Figure 4. Rosiglitazone Suppresses Several Members of the Metallothionein Gene Family.

(A) Heat diagram of cluster analysis for heavy metal binding proteins from microarray data of RNA following treatment with rosiglitazone, carboplatin, or a combination of the two.

(B) Real-time PCR for the expression of metallothioneins 1G, 1H, 1X, and IIA following treatment of A549 cells with 1 μM rosiglitazone for 24 hr.

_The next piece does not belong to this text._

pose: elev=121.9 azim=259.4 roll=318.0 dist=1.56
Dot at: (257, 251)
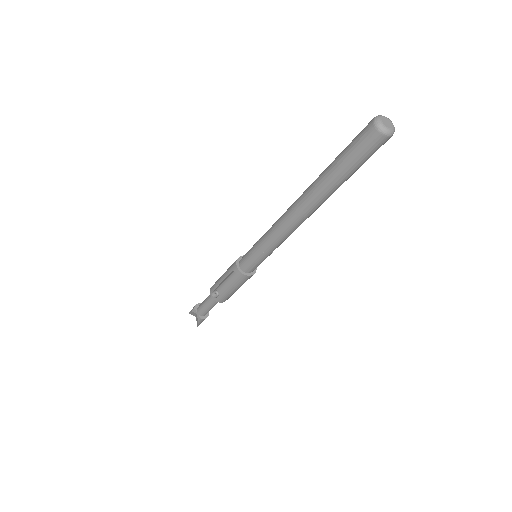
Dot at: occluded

(C) Real-time PCR for the expression of metallothioneins 1G, 1H, 1X, and IIA following treatment of A549 cells with 250 nM GW1929 for 24 hr.

(D) Metallothionein protein expression in A549 cells following treatment with PPARγ agonists GW1929 (250 nM) or rosiglitazone (1 μM) for 24 hr.

(E) A549 cells were treated with 1 μM rosiglitazone alone or in combination with the PPARγ antagonist GW9662 for 24 hr, and real-time PCR was carried out for MT1G, MT1H, MT1X, and MTIIA. *p < 0.05 rosi + GW9662 versus rosiglitazone alone.

(F) Ectopic expression of MT1H blunts the synergistic effect of rosiglitazone and carboplatin. A549 cells stably transduced with a control or retrovirus expressing MT1H were treated with 0.5 μM rosiglitazone or 10 μM carboplatin alone or in combination, and the cell number was determined using a hemocytometer after 7 days. Representative experiment, n = 3 mean ± SD. *p < 0.05.